Apesar da crescente divulgação sobre as consequências da captura de animais silvestres e de sua manutenção em cativeiro, essa prática ilegal ainda é comum na região. De acordo com o sargento da Força Verde, Paulo Queiroz Aguilar, somente em fevereiro foram apreendidos 50 pássaros silvestres em situação irregular. ''São principalmente papagaios, sabiás e trinca-ferros, vindos do Mato Grosso.''
Segundo Aguilar, a principal alegação de proprietários é de que sabiam da situação irregular, mas continuavam com o pássaro, pois ele teria sido deixado pelos pais ou avós. ''Alguns dizem que não sabiam, mas a grande maioria ainda acredita que não vai cair na fiscalização.''
Para que interessados em adquirir um pássaro silvestre evitem futuras ''dores de cabeça'', o sargento recomenda que a pessoa procure um criadouro cadastrado junto ao Ibama. ''Quando o pássaro está em situação regular, geralmente tem um anelzinho preso ao pé'', complementa. ''Nesta caso, quando o proprietário for abordado pela Polícia Ambiental, os agentes vão verificar o número do registro no Ibama'', explica.
Aguilar acrescenta que, apesar do alto número de apreensões, a população está mais consciente. ''Elas querem conhecer qual o procedimento adequado para ter um animal silvestre.''
A multa para criação de pássaros silvestres irregulares é de R$ 500 por cada animal encontrado.
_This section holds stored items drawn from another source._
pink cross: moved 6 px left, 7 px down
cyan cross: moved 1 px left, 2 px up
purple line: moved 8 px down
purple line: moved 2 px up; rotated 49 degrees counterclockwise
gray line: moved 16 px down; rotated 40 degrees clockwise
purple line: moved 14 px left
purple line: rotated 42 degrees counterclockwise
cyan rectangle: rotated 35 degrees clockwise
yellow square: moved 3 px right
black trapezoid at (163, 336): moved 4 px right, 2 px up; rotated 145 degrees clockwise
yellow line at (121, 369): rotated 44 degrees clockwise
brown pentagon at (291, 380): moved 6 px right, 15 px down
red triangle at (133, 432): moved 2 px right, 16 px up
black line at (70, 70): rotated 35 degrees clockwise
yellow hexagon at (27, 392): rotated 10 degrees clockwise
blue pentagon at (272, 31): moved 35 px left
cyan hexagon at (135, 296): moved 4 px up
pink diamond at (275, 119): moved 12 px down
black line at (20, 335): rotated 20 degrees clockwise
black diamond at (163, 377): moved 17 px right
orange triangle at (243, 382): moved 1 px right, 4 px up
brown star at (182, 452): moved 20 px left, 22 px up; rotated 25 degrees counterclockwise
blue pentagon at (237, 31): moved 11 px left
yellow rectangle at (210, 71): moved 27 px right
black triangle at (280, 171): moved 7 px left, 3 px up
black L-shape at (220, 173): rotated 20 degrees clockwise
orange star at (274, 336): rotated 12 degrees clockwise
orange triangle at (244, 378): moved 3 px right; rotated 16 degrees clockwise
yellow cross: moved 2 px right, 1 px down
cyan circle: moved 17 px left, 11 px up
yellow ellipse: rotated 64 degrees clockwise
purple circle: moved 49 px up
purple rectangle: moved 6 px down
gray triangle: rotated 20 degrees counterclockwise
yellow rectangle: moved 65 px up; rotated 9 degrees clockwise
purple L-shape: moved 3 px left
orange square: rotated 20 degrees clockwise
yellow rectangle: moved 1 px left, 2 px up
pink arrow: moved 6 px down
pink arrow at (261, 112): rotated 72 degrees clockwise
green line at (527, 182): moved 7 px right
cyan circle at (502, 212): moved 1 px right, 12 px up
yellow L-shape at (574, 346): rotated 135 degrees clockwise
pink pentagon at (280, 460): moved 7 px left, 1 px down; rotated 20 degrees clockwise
Filhotes de animais silvestres que estejam na lista de extinção, mas cuja matriz filial foi cadastrada no Ibama antes de sua entrada na lista, podem ser comercializados normalmente.
Já os animais exóticos não precisam estar cadastrados como os silvestres. No entanto, o Ibama também mantêm controle desses animais.
''É importante salientar que quando você compra um animal ilegal está contribuindo para a depredação da natureza e para o tráfico de animais, que está relacionado diretamente a outras organizações criminosas'', afirma o médico veterinário Marcos Shiozawa. (F.C.)